As a native of New Hampshire, I was able to participate in the one thing that keeps my granite-abundant state relevant: The New Hampshire Primary.
The first primary in the country, right after the Iowa caucus, all of the Republican presidential candidates flocked to my home state in an attempt to gain some early momentum. In order to obtain this precious upper hand, the candidates spent huge sums of money trying to woo voters (with Mitt Romney spending almost a million dollars for his eventual win).
At the time of the primary, I was on break from college and was excited to vote for the first time. I entered the gym-turned-polling station and, since I am an independent voter, I needed to register for a ballot.

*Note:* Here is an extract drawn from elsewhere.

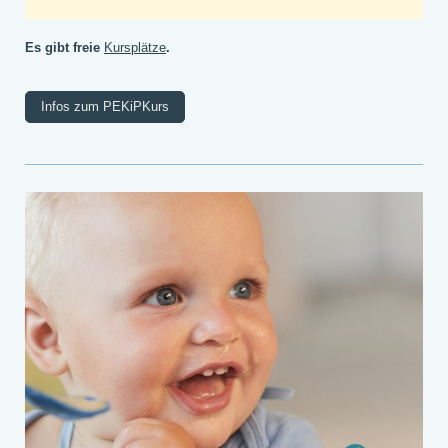
Es gibt freie
Kursplätze
.
Infos zum PEKiPKurs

As I approached the registration desk, I was somewhat confused by the presence of two stacks of ballots; one for Republican candidates and the other for Democrats. Curious, I asked the elderly woman at the desk why the Democrats had a stack of ballots when the N.H. primary was designed to determine the Republican candidate. She responded by saying that even though this race meant a lot to the Republican candidates, Democratic voters could still vote for Obama or write in a candidate of their choosing.
Leaning over to get a better look at the Democrat’s ballot, I noticed Obama’s name, as well as a handful of no-name, write-in candidates who clearly stood no chance of defeating him. I then thought to myself, “Why would you vote for Obama when the primary means nothing to his campaign but everything to a Republicans’?”

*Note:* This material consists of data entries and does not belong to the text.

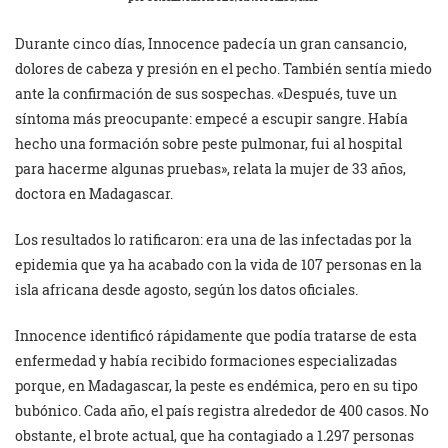
Durante cinco días, Innocence padecía un gran cansancio,
dolores de cabeza y presión en el pecho. También sentía miedo
ante la confirmación de sus sospechas. «Después, tuve un
síntoma más preocupante: empecé a escupir sangre. Había
hecho una formación sobre peste pulmonar, fui al hospital
para hacerme algunas pruebas», relata la mujer de 33 años,
doctora en Madagascar.
Los resultados lo ratificaron: era una de las infectadas por la
epidemia que ya ha acabado con la vida de 107 personas en la
isla africana desde agosto, según los datos oficiales.
Innocence identificó rápidamente que podía tratarse de esta
enfermedad y había recibido formaciones especializadas
porque, en Madagascar, la peste es endémica, pero en su tipo
bubónico. Cada año, el país registra alrededor de 400 casos. No
obstante, el brote actual, que ha contagiado a 1.297 personas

After the votes had been tallied that night, I thought back to the Democratic ballots that had been arranged on the table. I then looked up the number of votes on the Democratic side, and I was truly stunned. Obama had not spent a day of campaigning in N.H. and had still received 48,970 votes, which effectively put him in third place.
For perspective, Jon Huntsman spent the better part of a year appealing to voters in N.H. and Obama still defeated him by more 7,000 votes.
Granted, Romney still won the state handily, and his status as the Republican candidate of choice only grows stronger with each passing week. However, Obama’s showing in a primary that meant nothing to him begs the question: If he can garner nearly 50,000 votes without even trying, how many can he obtain during a general election when he truly cares about the outcome?